DATA EXCERPTS: Begin

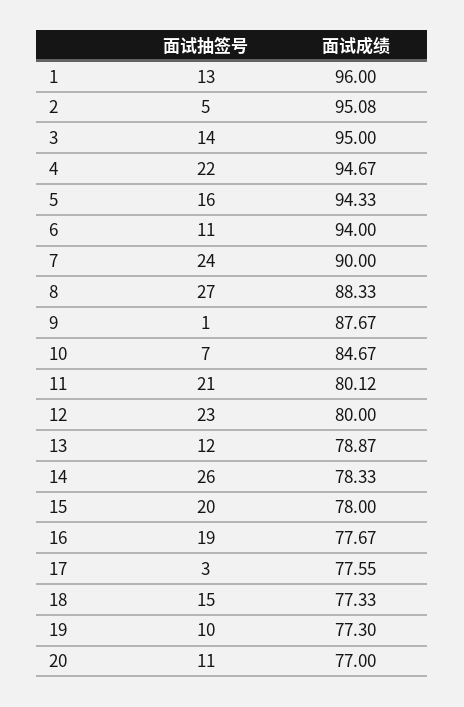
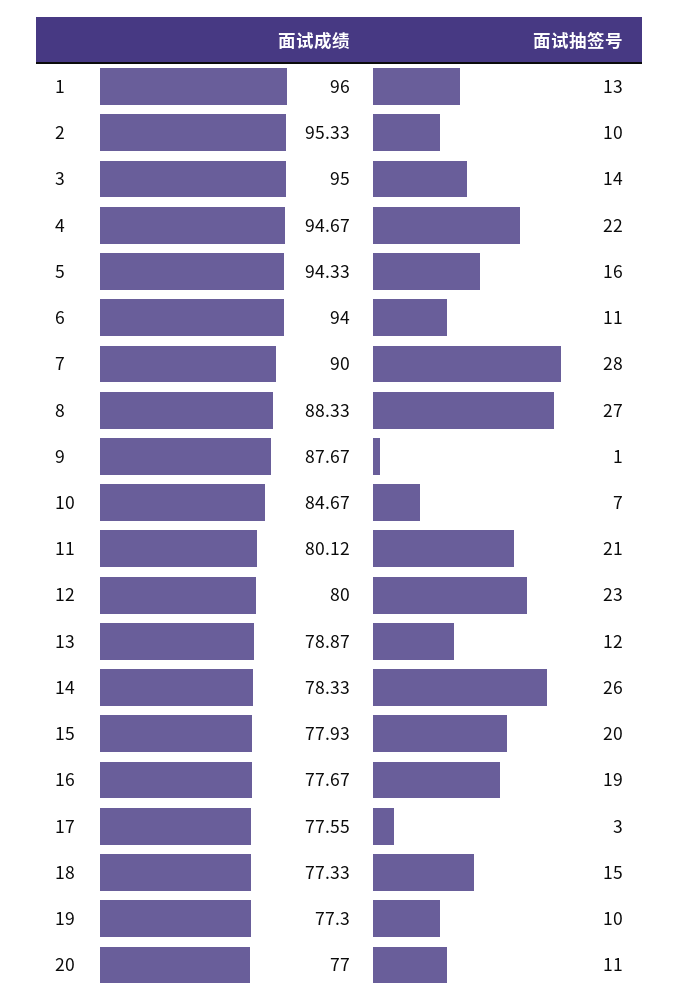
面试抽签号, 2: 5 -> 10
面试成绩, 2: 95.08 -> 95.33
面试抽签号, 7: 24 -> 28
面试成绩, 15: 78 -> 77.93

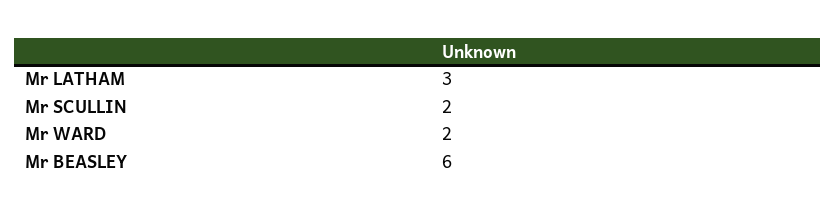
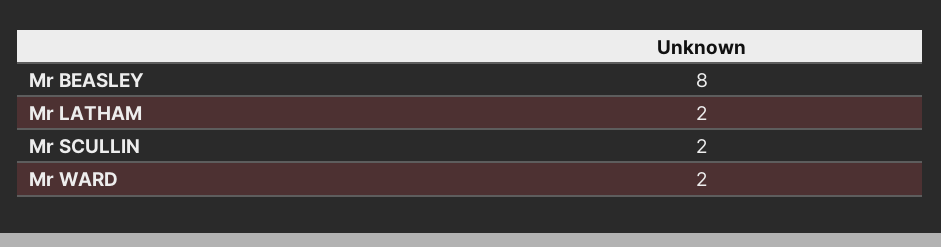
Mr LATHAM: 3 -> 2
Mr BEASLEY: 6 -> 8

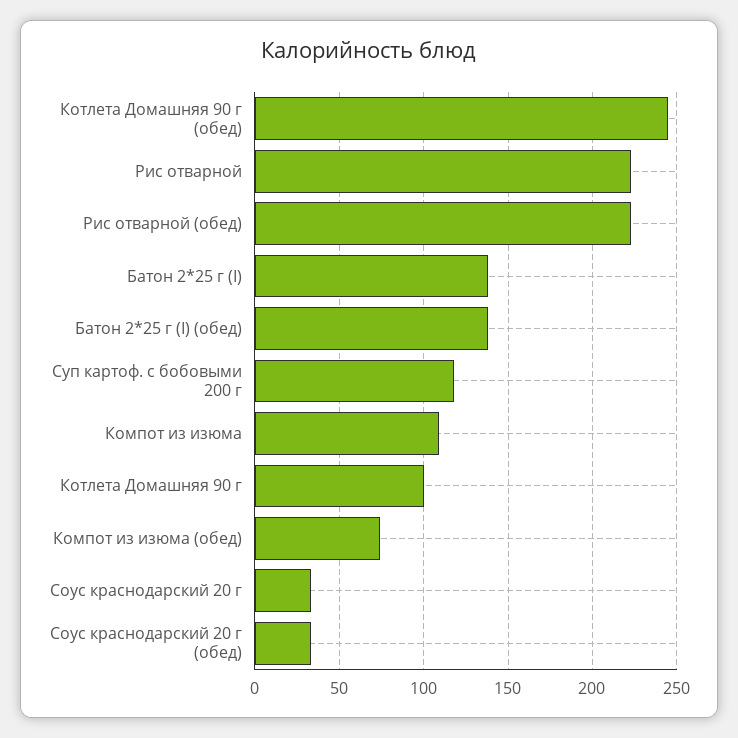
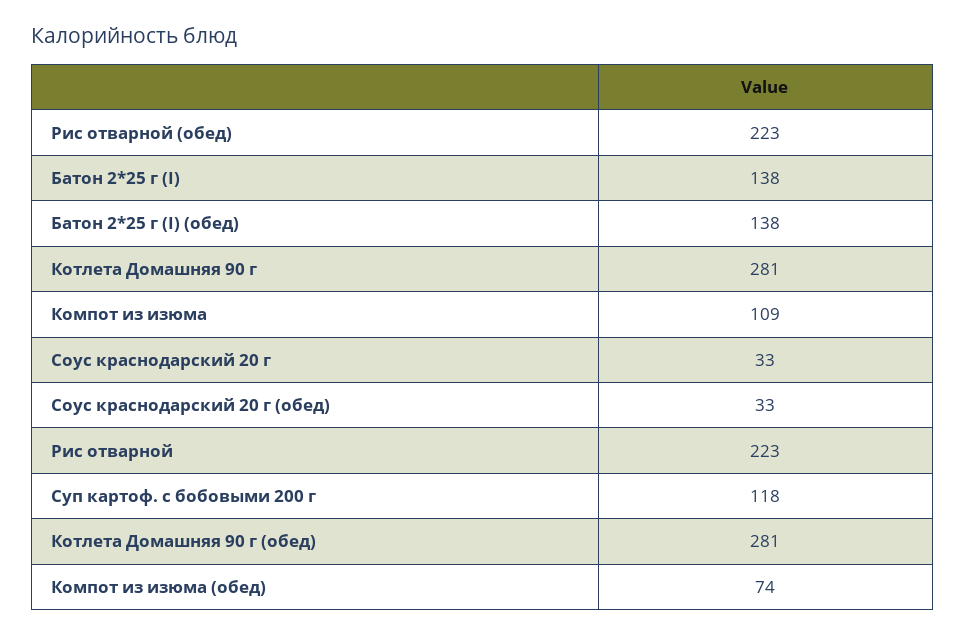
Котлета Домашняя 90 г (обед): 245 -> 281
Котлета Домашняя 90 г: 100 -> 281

DATA EXCERPTS: End

__WHAT TO WORK ON__.
The expected output is the complete listing, word for word, without any picture.

__EXPECTED ANSWER__.
面试抽签号, 2: 5 -> 10
面试成绩, 2: 95.08 -> 95.33
面试抽签号, 7: 24 -> 28
面试成绩, 15: 78 -> 77.93

Mr LATHAM: 3 -> 2
Mr BEASLEY: 6 -> 8

Котлета Домашняя 90 г (обед): 245 -> 281
Котлета Домашняя 90 г: 100 -> 281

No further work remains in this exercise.